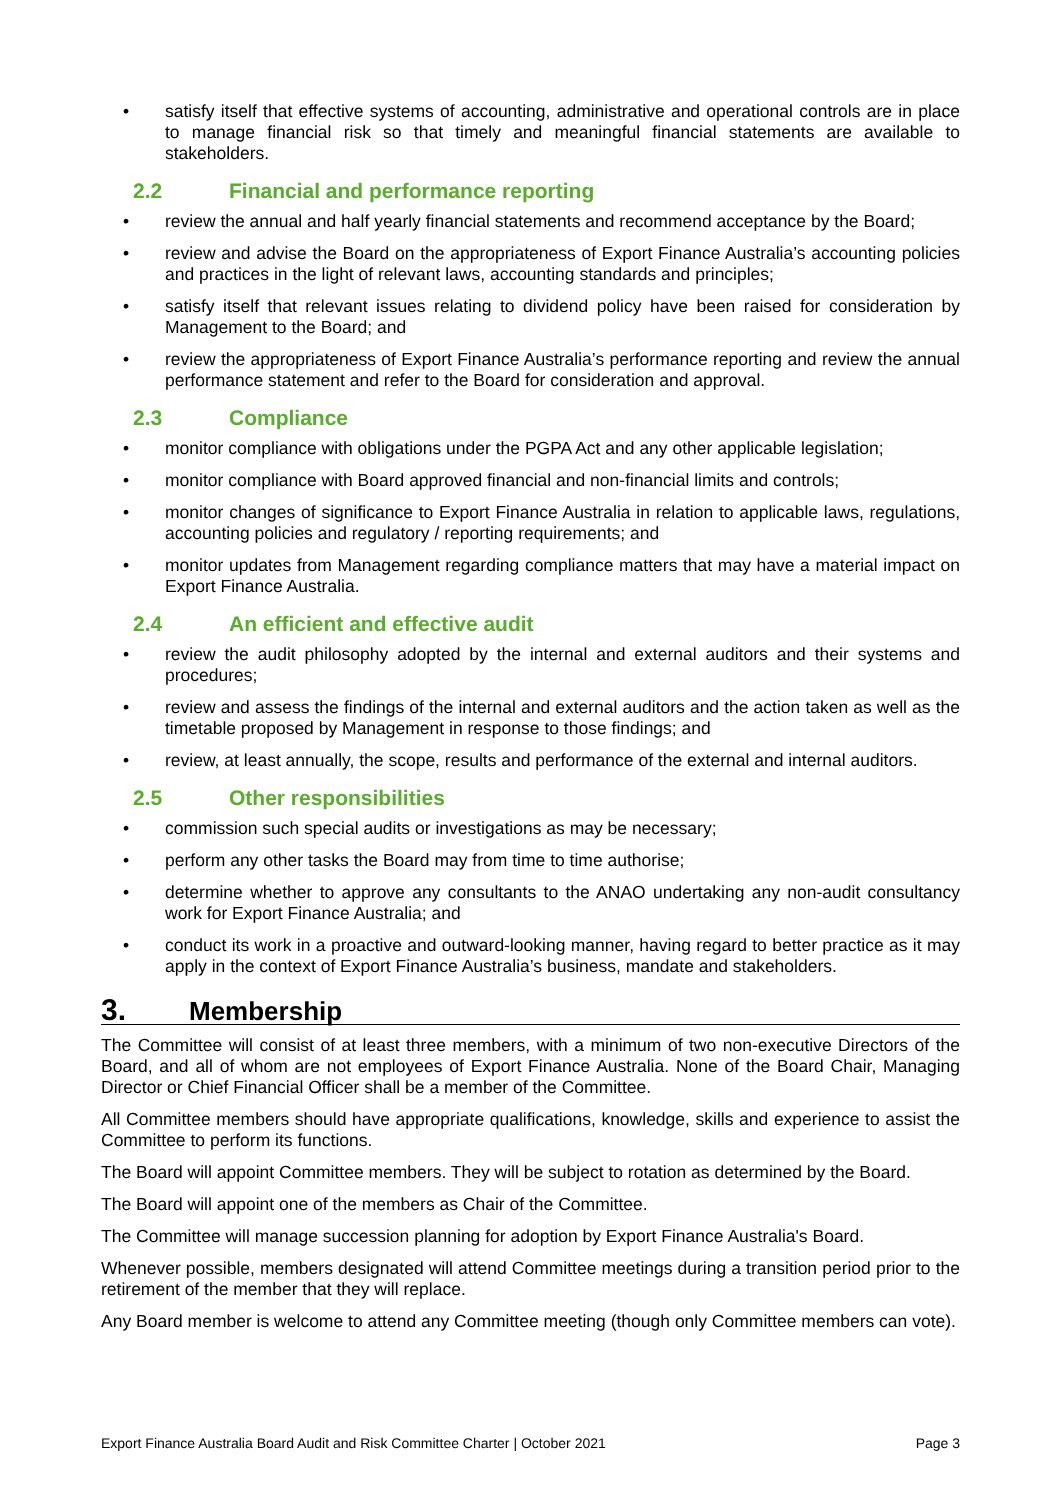• satisfy itself that effective systems of accounting, administrative and operational controls are in place to manage financial risk so that timely and meaningful financial statements are available to stakeholders.
2.2 Financial and performance reporting
• review the annual and half yearly financial statements and recommend acceptance by the Board;
• review and advise the Board on the appropriateness of Export Finance Australia’s accounting policies and practices in the light of relevant laws, accounting standards and principles;
• satisfy itself that relevant issues relating to dividend policy have been raised for consideration by Management to the Board; and
• review the appropriateness of Export Finance Australia’s performance reporting and review the annual performance statement and refer to the Board for consideration and approval.
2.3 Compliance
• monitor compliance with obligations under the PGPA Act and any other applicable legislation;
• monitor compliance with Board approved financial and non-financial limits and controls;
• monitor changes of significance to Export Finance Australia in relation to applicable laws, regulations, accounting policies and regulatory / reporting requirements; and
• monitor updates from Management regarding compliance matters that may have a material impact on Export Finance Australia.
2.4 An efficient and effective audit
• review the audit philosophy adopted by the internal and external auditors and their systems and procedures;
• review and assess the findings of the internal and external auditors and the action taken as well as the timetable proposed by Management in response to those findings; and
• review, at least annually, the scope, results and performance of the external and internal auditors.
2.5 Other responsibilities
• commission such special audits or investigations as may be necessary;
• perform any other tasks the Board may from time to time authorise;
• determine whether to approve any consultants to the ANAO undertaking any non-audit consultancy work for Export Finance Australia; and
• conduct its work in a proactive and outward-looking manner, having regard to better practice as it may apply in the context of Export Finance Australia’s business, mandate and stakeholders.
3. Membership
The Committee will consist of at least three members, with a minimum of two non-executive Directors of the Board, and all of whom are not employees of Export Finance Australia. None of the Board Chair, Managing Director or Chief Financial Officer shall be a member of the Committee.
All Committee members should have appropriate qualifications, knowledge, skills and experience to assist the Committee to perform its functions.
The Board will appoint Committee members. They will be subject to rotation as determined by the Board.
The Board will appoint one of the members as Chair of the Committee.
The Committee will manage succession planning for adoption by Export Finance Australia's Board.
Whenever possible, members designated will attend Committee meetings during a transition period prior to the retirement of the member that they will replace.
Any Board member is welcome to attend any Committee meeting (though only Committee members can vote).
Export Finance Australia Board Audit and Risk Committee Charter | October 2021 Page 3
· · · · ·
* Exercise objective *
Repeat the listing exactly, pictures excluded.

* Exercise solution *
• satisfy itself that effective systems of accounting, administrative and operational controls are in place to manage financial risk so that timely and meaningful financial statements are available to stakeholders.
2.2 Financial and performance reporting
• review the annual and half yearly financial statements and recommend acceptance by the Board;
• review and advise the Board on the appropriateness of Export Finance Australia’s accounting policies and practices in the light of relevant laws, accounting standards and principles;
• satisfy itself that relevant issues relating to dividend policy have been raised for consideration by Management to the Board; and
• review the appropriateness of Export Finance Australia’s performance reporting and review the annual performance statement and refer to the Board for consideration and approval.
2.3 Compliance
• monitor compliance with obligations under the PGPA Act and any other applicable legislation;
• monitor compliance with Board approved financial and non-financial limits and controls;
• monitor changes of significance to Export Finance Australia in relation to applicable laws, regulations, accounting policies and regulatory / reporting requirements; and
• monitor updates from Management regarding compliance matters that may have a material impact on Export Finance Australia.
2.4 An efficient and effective audit
• review the audit philosophy adopted by the internal and external auditors and their systems and procedures;
• review and assess the findings of the internal and external auditors and the action taken as well as the timetable proposed by Management in response to those findings; and
• review, at least annually, the scope, results and performance of the external and internal auditors.
2.5 Other responsibilities
• commission such special audits or investigations as may be necessary;
• perform any other tasks the Board may from time to time authorise;
• determine whether to approve any consultants to the ANAO undertaking any non-audit consultancy work for Export Finance Australia; and
• conduct its work in a proactive and outward-looking manner, having regard to better practice as it may apply in the context of Export Finance Australia’s business, mandate and stakeholders.
3. Membership
The Committee will consist of at least three members, with a minimum of two non-executive Directors of the Board, and all of whom are not employees of Export Finance Australia. None of the Board Chair, Managing Director or Chief Financial Officer shall be a member of the Committee.
All Committee members should have appropriate qualifications, knowledge, skills and experience to assist the Committee to perform its functions.
The Board will appoint Committee members. They will be subject to rotation as determined by the Board.
The Board will appoint one of the members as Chair of the Committee.
The Committee will manage succession planning for adoption by Export Finance Australia's Board.
Whenever possible, members designated will attend Committee meetings during a transition period prior to the retirement of the member that they will replace.
Any Board member is welcome to attend any Committee meeting (though only Committee members can vote).
Export Finance Australia Board Audit and Risk Committee Charter | October 2021 Page 3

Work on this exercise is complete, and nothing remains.